▼▼▼
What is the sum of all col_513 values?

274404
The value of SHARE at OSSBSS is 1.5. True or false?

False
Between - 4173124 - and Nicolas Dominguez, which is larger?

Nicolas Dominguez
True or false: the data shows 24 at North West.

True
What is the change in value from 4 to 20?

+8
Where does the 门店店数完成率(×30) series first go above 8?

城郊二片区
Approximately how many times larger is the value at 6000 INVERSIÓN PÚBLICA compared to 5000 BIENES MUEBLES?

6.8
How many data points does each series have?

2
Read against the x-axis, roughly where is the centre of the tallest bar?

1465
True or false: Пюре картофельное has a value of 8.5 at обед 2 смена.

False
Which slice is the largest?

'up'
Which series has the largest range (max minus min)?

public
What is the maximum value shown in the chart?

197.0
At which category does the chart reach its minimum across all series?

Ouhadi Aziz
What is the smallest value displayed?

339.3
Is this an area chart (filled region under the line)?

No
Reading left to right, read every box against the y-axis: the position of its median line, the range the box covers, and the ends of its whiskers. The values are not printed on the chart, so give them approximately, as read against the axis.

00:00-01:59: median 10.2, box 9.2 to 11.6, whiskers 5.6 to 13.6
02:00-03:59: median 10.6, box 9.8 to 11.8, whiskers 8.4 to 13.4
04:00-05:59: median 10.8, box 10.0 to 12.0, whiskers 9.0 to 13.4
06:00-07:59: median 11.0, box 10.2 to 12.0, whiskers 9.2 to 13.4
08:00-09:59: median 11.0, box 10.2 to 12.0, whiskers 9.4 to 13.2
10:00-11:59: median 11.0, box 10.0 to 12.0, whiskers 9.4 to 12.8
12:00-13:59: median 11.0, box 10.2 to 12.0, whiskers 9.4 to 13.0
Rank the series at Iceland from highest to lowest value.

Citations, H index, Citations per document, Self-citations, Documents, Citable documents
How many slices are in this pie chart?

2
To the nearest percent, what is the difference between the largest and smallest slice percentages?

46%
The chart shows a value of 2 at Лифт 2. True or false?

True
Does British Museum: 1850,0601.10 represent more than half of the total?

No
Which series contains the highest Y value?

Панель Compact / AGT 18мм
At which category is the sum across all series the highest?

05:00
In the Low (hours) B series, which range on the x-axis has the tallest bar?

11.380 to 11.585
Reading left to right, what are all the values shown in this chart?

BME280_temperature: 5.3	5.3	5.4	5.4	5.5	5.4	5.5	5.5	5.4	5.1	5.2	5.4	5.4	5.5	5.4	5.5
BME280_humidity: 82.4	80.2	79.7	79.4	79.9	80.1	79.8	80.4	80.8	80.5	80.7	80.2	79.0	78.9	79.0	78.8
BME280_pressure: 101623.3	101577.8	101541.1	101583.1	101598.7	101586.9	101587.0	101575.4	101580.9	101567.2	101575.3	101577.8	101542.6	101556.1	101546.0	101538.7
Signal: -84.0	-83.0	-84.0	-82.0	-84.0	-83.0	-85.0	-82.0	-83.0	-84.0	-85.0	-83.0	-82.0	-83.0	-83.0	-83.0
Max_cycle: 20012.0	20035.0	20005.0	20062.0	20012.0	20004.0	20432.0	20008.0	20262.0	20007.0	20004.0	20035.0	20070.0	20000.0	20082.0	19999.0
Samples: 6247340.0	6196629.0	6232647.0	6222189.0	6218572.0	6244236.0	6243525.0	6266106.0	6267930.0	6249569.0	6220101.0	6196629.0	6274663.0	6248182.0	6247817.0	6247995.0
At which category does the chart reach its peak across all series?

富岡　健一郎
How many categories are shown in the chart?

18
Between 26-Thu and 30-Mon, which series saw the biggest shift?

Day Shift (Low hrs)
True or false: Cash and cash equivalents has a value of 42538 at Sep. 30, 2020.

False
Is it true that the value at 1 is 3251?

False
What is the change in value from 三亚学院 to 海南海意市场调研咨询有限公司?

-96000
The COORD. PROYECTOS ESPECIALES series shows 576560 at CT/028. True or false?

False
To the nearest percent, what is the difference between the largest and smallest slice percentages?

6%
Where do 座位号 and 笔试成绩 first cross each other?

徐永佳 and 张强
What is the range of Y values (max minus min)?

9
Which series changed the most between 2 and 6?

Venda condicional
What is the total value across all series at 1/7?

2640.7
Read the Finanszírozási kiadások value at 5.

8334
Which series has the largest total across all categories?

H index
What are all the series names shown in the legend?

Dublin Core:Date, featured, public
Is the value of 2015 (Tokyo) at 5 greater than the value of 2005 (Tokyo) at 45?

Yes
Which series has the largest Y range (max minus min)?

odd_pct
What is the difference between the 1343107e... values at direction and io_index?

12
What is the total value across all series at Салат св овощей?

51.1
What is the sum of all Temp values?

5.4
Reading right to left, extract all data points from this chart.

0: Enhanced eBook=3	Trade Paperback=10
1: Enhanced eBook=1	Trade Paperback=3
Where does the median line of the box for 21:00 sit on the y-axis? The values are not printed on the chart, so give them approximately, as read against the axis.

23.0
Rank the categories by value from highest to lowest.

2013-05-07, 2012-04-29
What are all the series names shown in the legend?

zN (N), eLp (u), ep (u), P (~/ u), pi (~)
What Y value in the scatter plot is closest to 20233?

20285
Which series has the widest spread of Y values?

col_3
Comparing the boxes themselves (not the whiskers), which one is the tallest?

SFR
▲▲▲
• Written task: Please repeat all of the entries above line for line, without changing a single character.

• Response below:
What is the sum of all col_513 values?

274404
The value of SHARE at OSSBSS is 1.5. True or false?

False
Between - 4173124 - and Nicolas Dominguez, which is larger?

Nicolas Dominguez
True or false: the data shows 24 at North West.

True
What is the change in value from 4 to 20?

+8
Where does the 门店店数完成率(×30) series first go above 8?

城郊二片区
Approximately how many times larger is the value at 6000 INVERSIÓN PÚBLICA compared to 5000 BIENES MUEBLES?

6.8
How many data points does each series have?

2
Read against the x-axis, roughly where is the centre of the tallest bar?

1465
True or false: Пюре картофельное has a value of 8.5 at обед 2 смена.

False
Which slice is the largest?

'up'
Which series has the largest range (max minus min)?

public
What is the maximum value shown in the chart?

197.0
At which category does the chart reach its minimum across all series?

Ouhadi Aziz
What is the smallest value displayed?

339.3
Is this an area chart (filled region under the line)?

No
Reading left to right, read every box against the y-axis: the position of its median line, the range the box covers, and the ends of its whiskers. The values are not printed on the chart, so give them approximately, as read against the axis.

00:00-01:59: median 10.2, box 9.2 to 11.6, whiskers 5.6 to 13.6
02:00-03:59: median 10.6, box 9.8 to 11.8, whiskers 8.4 to 13.4
04:00-05:59: median 10.8, box 10.0 to 12.0, whiskers 9.0 to 13.4
06:00-07:59: median 11.0, box 10.2 to 12.0, whiskers 9.2 to 13.4
08:00-09:59: median 11.0, box 10.2 to 12.0, whiskers 9.4 to 13.2
10:00-11:59: median 11.0, box 10.0 to 12.0, whiskers 9.4 to 12.8
12:00-13:59: median 11.0, box 10.2 to 12.0, whiskers 9.4 to 13.0
Rank the series at Iceland from highest to lowest value.

Citations, H index, Citations per document, Self-citations, Documents, Citable documents
How many slices are in this pie chart?

2
To the nearest percent, what is the difference between the largest and smallest slice percentages?

46%
The chart shows a value of 2 at Лифт 2. True or false?

True
Does British Museum: 1850,0601.10 represent more than half of the total?

No
Which series contains the highest Y value?

Панель Compact / AGT 18мм
At which category is the sum across all series the highest?

05:00
In the Low (hours) B series, which range on the x-axis has the tallest bar?

11.380 to 11.585
Reading left to right, what are all the values shown in this chart?

BME280_temperature: 5.3	5.3	5.4	5.4	5.5	5.4	5.5	5.5	5.4	5.1	5.2	5.4	5.4	5.5	5.4	5.5
BME280_humidity: 82.4	80.2	79.7	79.4	79.9	80.1	79.8	80.4	80.8	80.5	80.7	80.2	79.0	78.9	79.0	78.8
BME280_pressure: 101623.3	101577.8	101541.1	101583.1	101598.7	101586.9	101587.0	101575.4	101580.9	101567.2	101575.3	101577.8	101542.6	101556.1	101546.0	101538.7
Signal: -84.0	-83.0	-84.0	-82.0	-84.0	-83.0	-85.0	-82.0	-83.0	-84.0	-85.0	-83.0	-82.0	-83.0	-83.0	-83.0
Max_cycle: 20012.0	20035.0	20005.0	20062.0	20012.0	20004.0	20432.0	20008.0	20262.0	20007.0	20004.0	20035.0	20070.0	20000.0	20082.0	19999.0
Samples: 6247340.0	6196629.0	6232647.0	6222189.0	6218572.0	6244236.0	6243525.0	6266106.0	6267930.0	6249569.0	6220101.0	6196629.0	6274663.0	6248182.0	6247817.0	6247995.0
At which category does the chart reach its peak across all series?

富岡　健一郎
How many categories are shown in the chart?

18
Between 26-Thu and 30-Mon, which series saw the biggest shift?

Day Shift (Low hrs)
True or false: Cash and cash equivalents has a value of 42538 at Sep. 30, 2020.

False
Is it true that the value at 1 is 3251?

False
What is the change in value from 三亚学院 to 海南海意市场调研咨询有限公司?

-96000
The COORD. PROYECTOS ESPECIALES series shows 576560 at CT/028. True or false?

False
To the nearest percent, what is the difference between the largest and smallest slice percentages?

6%
Where do 座位号 and 笔试成绩 first cross each other?

徐永佳 and 张强
What is the range of Y values (max minus min)?

9
Which series changed the most between 2 and 6?

Venda condicional
What is the total value across all series at 1/7?

2640.7
Read the Finanszírozási kiadások value at 5.

8334
Which series has the largest total across all categories?

H index
What are all the series names shown in the legend?

Dublin Core:Date, featured, public
Is the value of 2015 (Tokyo) at 5 greater than the value of 2005 (Tokyo) at 45?

Yes
Which series has the largest Y range (max minus min)?

odd_pct
What is the difference between the 1343107e... values at direction and io_index?

12
What is the total value across all series at Салат св овощей?

51.1
What is the sum of all Temp values?

5.4
Reading right to left, extract all data points from this chart.

0: Enhanced eBook=3	Trade Paperback=10
1: Enhanced eBook=1	Trade Paperback=3
Where does the median line of the box for 21:00 sit on the y-axis? The values are not printed on the chart, so give them approximately, as read against the axis.

23.0
Rank the categories by value from highest to lowest.

2013-05-07, 2012-04-29
What are all the series names shown in the legend?

zN (N), eLp (u), ep (u), P (~/ u), pi (~)
What Y value in the scatter plot is closest to 20233?

20285
Which series has the widest spread of Y values?

col_3
Comparing the boxes themselves (not the whiskers), which one is the tallest?

SFR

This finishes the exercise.